The words of a Yugoslav orthopedist: "Neither I nor my
colleagues have ever seen such horrific wounds as those caused
by cluster bombs. They are wounds that lead to disabilities to
a great extent. The limbs are so crushed that the only remaining
option is amputation. It's awful, awful."
Unexploded ordnance-mainly cluster bombs-are still killing
and maiming people in Laos a generation after the massive US carpet.
bombing of 1965-73. It is estimated that up to 30 percent of the
two million tons of bombs dropped by the United States failed
to explode, and there have been 11,000 accidents so far. "More
than half of the victims die almost immediately following the
accident. If the victim survives, the explosion often causes severe
wounding and trauma, especially to the upper half of the body."

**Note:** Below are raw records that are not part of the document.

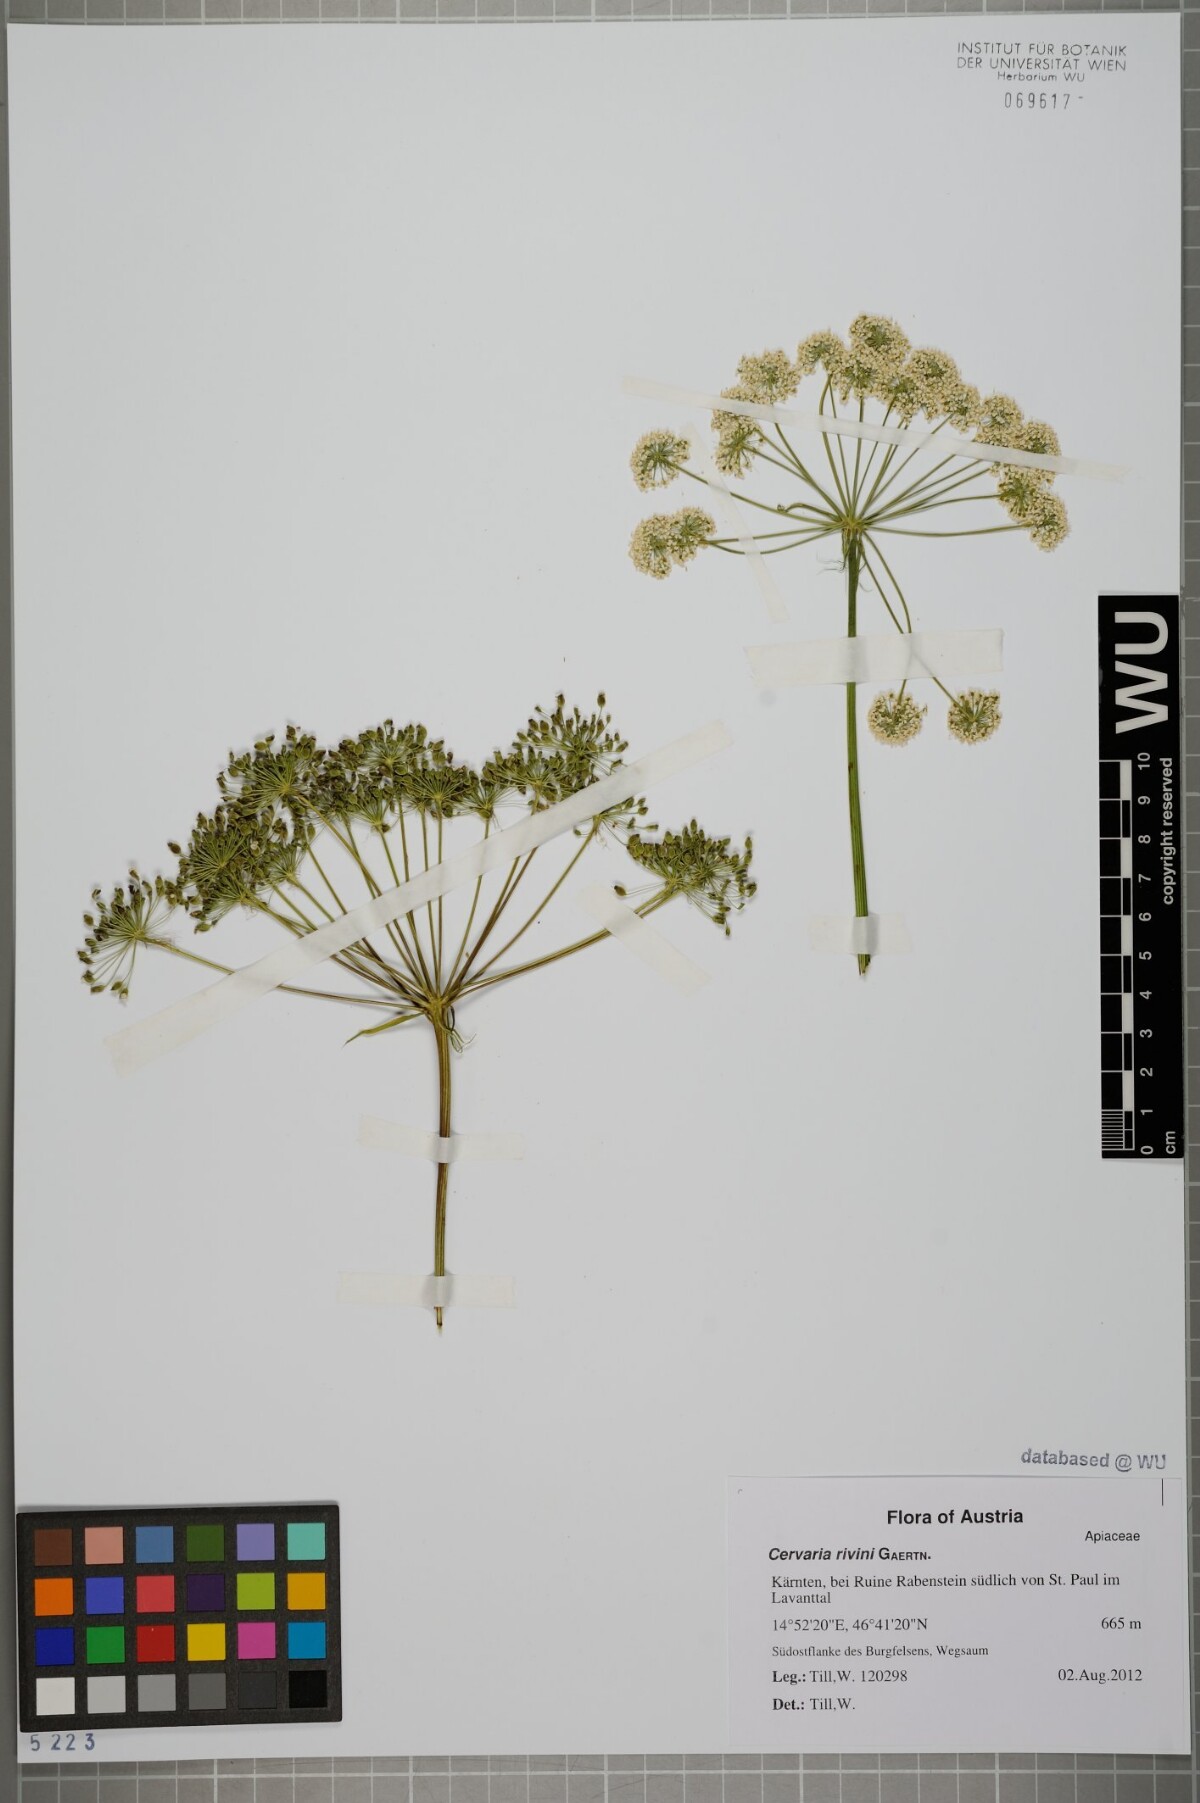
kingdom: Plantae
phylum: Tracheophyta
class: Magnoliopsida
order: Apiales
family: Apiaceae
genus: Cervaria
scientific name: Cervaria rivini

Vietnam and Cambodia harbor similar dangers. As does the Persian
Gulf. A 1999 Human Rights Watch report says that of an estimated
24 to 30 million bomblets dropped during the Gulf War, between
1.2 and 1.5 million did not explode, leading so far to 1,220 Kuwaiti
and 400 Iraqi civilian deaths.
The effects of the unexploded munitions from the bombing of
Yugoslavia have reached beyond that country's borders. Two months
after the war's end, 161 explosive devices, including 97 bomblets,
had been recovered by NATO minesweepers in the Adriatic Sea. The
munitions caused deaths and injuries to Italian fishermen and
cost others the majority of their year's profits. A fishing ban
was imposed in the Adriatic to allow minesweepers to collect more
of the devices. In addition, tourists abandoned the beaches along
the Adriatic coast during the summertime for fear of encountering
unexploded bombs.
Meanwhile, the Pentagon is working on the development of newer
and better cluster bombs-higher tech, heat-seeking, spraying superhot
shrapnel, greater lethality...a cluster bomb suitable for the
new millennium. America deserves nothing less.